■ Work to be completed
Reproduce each entry below exactly as it appears.

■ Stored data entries
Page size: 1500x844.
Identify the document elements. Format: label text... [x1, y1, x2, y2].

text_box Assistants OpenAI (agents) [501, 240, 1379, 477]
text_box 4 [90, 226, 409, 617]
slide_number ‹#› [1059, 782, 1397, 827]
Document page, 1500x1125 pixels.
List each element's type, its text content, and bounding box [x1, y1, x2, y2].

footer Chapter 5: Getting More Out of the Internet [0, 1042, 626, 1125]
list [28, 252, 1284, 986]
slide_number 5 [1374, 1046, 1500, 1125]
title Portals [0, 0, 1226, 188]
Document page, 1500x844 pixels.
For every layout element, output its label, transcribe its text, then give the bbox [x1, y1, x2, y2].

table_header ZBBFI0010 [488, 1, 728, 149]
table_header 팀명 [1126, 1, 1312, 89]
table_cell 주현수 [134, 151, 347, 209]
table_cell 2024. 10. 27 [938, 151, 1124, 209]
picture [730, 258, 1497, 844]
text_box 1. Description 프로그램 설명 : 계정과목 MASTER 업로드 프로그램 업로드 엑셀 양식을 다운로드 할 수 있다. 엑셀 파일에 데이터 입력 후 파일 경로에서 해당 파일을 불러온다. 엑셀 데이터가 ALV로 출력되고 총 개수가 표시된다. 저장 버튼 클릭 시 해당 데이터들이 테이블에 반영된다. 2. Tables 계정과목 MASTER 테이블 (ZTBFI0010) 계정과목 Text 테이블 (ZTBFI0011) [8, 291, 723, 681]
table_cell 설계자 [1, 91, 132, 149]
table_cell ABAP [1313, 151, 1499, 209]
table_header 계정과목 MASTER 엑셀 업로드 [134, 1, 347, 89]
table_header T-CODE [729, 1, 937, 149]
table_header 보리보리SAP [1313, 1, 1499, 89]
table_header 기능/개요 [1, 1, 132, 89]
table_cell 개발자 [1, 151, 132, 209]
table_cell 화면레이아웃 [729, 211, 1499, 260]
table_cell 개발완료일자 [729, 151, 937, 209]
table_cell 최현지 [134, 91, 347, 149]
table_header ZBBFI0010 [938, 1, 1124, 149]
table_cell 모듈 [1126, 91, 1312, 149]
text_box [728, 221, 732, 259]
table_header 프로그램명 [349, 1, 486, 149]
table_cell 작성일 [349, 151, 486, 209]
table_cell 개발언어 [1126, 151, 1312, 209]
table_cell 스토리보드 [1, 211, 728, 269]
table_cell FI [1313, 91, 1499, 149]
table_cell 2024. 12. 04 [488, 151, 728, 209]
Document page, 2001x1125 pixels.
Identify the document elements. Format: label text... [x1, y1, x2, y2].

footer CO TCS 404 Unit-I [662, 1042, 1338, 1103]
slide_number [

■ Reply to the task
Page size: 1500x844.
Identify the document elements. Format: label text... [x1, y1, x2, y2].

text_box Assistants OpenAI (agents) [501, 240, 1379, 477]
text_box 4 [90, 226, 409, 617]
slide_number ‹#› [1059, 782, 1397, 827]
Document page, 1500x1125 pixels.
List each element's type, its text content, and bounding box [x1, y1, x2, y2].

footer Chapter 5: Getting More Out of the Internet [0, 1042, 626, 1125]
list [28, 252, 1284, 986]
slide_number 5 [1374, 1046, 1500, 1125]
title Portals [0, 0, 1226, 188]
Document page, 1500x844 pixels.
For every layout element, output its label, transcribe its text, then give the bbox [x1, y1, x2, y2].

table_header ZBBFI0010 [488, 1, 728, 149]
table_header 팀명 [1126, 1, 1312, 89]
table_cell 주현수 [134, 151, 347, 209]
table_cell 2024. 10. 27 [938, 151, 1124, 209]
picture [730, 258, 1497, 844]
text_box 1. Description 프로그램 설명 : 계정과목 MASTER 업로드 프로그램 업로드 엑셀 양식을 다운로드 할 수 있다. 엑셀 파일에 데이터 입력 후 파일 경로에서 해당 파일을 불러온다. 엑셀 데이터가 ALV로 출력되고 총 개수가 표시된다. 저장 버튼 클릭 시 해당 데이터들이 테이블에 반영된다. 2. Tables 계정과목 MASTER 테이블 (ZTBFI0010) 계정과목 Text 테이블 (ZTBFI0011) [8, 291, 723, 681]
table_cell 설계자 [1, 91, 132, 149]
table_cell ABAP [1313, 151, 1499, 209]
table_header 계정과목 MASTER 엑셀 업로드 [134, 1, 347, 89]
table_header T-CODE [729, 1, 937, 149]
table_header 보리보리SAP [1313, 1, 1499, 89]
table_header 기능/개요 [1, 1, 132, 89]
table_cell 개발자 [1, 151, 132, 209]
table_cell 화면레이아웃 [729, 211, 1499, 260]
table_cell 개발완료일자 [729, 151, 937, 209]
table_cell 최현지 [134, 91, 347, 149]
table_header ZBBFI0010 [938, 1, 1124, 149]
table_cell 모듈 [1126, 91, 1312, 149]
text_box [728, 221, 732, 259]
table_header 프로그램명 [349, 1, 486, 149]
table_cell 작성일 [349, 151, 486, 209]
table_cell 개발언어 [1126, 151, 1312, 209]
table_cell 스토리보드 [1, 211, 728, 269]
table_cell FI [1313, 91, 1499, 149]
table_cell 2024. 12. 04 [488, 151, 728, 209]
Document page, 2001x1125 pixels.
Identify the document elements. Format: label text... [x1, y1, x2, y2].

footer CO TCS 404 Unit-I [662, 1042, 1338, 1103]
slide_number [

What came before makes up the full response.